Nigel Farage telah memperingatkan Tuan Keir Starmer Kesepakatan Inggris dengan Mauritius mengenai Kepulauan Chagos yang penting secara strategis membahayakan hubungan Perdana Menteri dengan Donald Trump bahkan sebelum presiden terpilih menjabat.
Farage berbicara setelah dilaporkan bahwa Jonathan Powell, Penasihat Keamanan Nasional Pemerintah Inggris yang baru-baru ini ditunjuk, telah melakukan perjalanan ke Mauritius.
Anggota parlemen Clacton, yang memposting di X, mengatakan: “Jonathan Powell, penasihat keamanan nasional Inggris yang baru, berada di Mauritius.
“Mereka ingin menyerahkan Kepulauan Chagos sebelum Trump menjabat.
“Jika kita memperlakukan Amerika Serikat seperti ini, apakah mereka masih bisa menganggap kita sebagai sekutu?”
Perjanjian baru-baru ini telah memicu banyak kontroversi, dengan implikasi yang berdampak baik secara lokal maupun global.
Selama beberapa dekade, kedaulatan Kepulauan Chagos – yang secara resmi merupakan Wilayah Britania di Samudra Hindia – telah menjadi isu yang kontroversial, dan Mauritius bersikeras bahwa pulau-pulau tersebut merupakan bagian integral dari wilayahnya. Namun, pemerintah Inggris tetap memegang kendali sejak tahun 1960an, dengan menyewakan pulau terbesar, Diego Garcia, kepada Amerika Serikat untuk keperluan militer.
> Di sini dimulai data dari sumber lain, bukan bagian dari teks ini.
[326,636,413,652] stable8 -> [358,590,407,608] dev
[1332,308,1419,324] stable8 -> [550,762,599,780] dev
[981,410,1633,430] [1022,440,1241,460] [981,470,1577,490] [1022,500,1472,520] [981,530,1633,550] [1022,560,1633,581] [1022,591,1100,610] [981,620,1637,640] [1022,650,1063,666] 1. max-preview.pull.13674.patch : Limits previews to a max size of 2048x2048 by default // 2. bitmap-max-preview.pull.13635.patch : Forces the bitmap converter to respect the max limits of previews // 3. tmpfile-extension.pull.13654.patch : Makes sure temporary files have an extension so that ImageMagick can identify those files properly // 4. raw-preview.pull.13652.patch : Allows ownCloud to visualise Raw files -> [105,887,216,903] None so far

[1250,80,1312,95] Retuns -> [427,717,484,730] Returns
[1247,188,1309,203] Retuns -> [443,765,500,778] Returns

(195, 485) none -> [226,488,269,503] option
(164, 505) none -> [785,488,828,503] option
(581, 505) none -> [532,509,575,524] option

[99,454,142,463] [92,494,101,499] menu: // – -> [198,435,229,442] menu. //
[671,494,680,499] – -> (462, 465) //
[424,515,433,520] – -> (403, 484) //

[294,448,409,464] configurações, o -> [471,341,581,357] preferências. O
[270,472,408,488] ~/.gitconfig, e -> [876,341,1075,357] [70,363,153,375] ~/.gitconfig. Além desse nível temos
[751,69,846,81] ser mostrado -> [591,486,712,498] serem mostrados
Elemen utama dari kontroversi yang diisyaratkan oleh Farage adalah waktu kesepakatan dan kemungkinan motivasi di baliknya. Keputusan Inggris untuk bernegosiasi dengan Mauritius terjadi setelah bertahun-tahun mendapat tekanan internasional, namun juga bertepatan dengan kekhawatiran mengenai krisis tersebut Donald TrumpPeresmiannya diharapkan pada bulan Januari.
Selama masa kepresidenan Trump yang pertama, pemerintahannya memprioritaskan pangkalan militer strategis, seperti yang ada di pulau Diego Garcia di Chagossian, untuk mempertahankan pengaruh Amerika di Indo-Pasifik.
Banyak yang percaya kembalinya Trump dapat memicu kebangkitan kembali keputusan kebijakan luar negeri sepihak yang akan mempersulit peralihan kendali.
Pangkalan AS di Diego García, yang penting untuk operasi di Timur Tengah dan Asia, masih menjadi isu sensitif. Jika Trump mendorong kontrol AS yang lebih kuat atas pangkalan tersebut, ia dapat menghambat kemajuan Mauritius dalam mendapatkan kembali kedaulatannya, meskipun ada perjanjian di atas kertas.
Mereka yang berada di pemerintahan Trump, seperti Marco Rubio, Menteri Luar Negeri berikutnya, pasti akan melihat akuisisi Mauritius atas kepulauan tersebut berpotensi meningkatkan pengaruh Tiongkok di Samudera Hindia.
Kunjungan Jonathan Powell baru-baru ini ke Mauritius sebagai penasihat keamanan nasional Inggris yang baru telah menambah lapisan intrik pada situasi ini.
Powell, yang dikenal karena perannya dalam menegosiasikan Perjanjian Jumat Agung, tidak asing dengan tantangan diplomatik yang rumit. Kehadiran Inggris dalam perundingan ini menunjukkan bahwa Inggris mungkin berupaya memperlancar hubungan dengan Mauritius sambil menjaga kepentingan strategisnya agar selaras dengan Amerika Serikat.
Namun, para kritikus berpendapat bahwa langkah tersebut lebih berkaitan dengan sikap politik daripada pengakuan sejati atas kedaulatan Mauritius, terutama karena Inggris berupaya menyeimbangkan perannya sebagai sekutu AS dan kewajibannya berdasarkan hukum internasional.
Terakhir, dampak perjanjian tersebut terhadap masyarakat Chagossian tetap menjadi aspek penting dalam kontroversi ini. Ribuan orang dipindahkan secara paksa dari pulau-pulau tersebut pada tahun 1960an dan 1970an untuk dijadikan pangkalan militer AS, dan hak mereka untuk kembali masih belum terselesaikan.
Dengan kemungkinan kembalinya Trump ke tampuk kekuasaan, kepentingan strategis AS dapat menutupi pertimbangan hak asasi manusia.
Express.co.uk telah menghubungi pemerintah Inggris untuk memberikan komentar.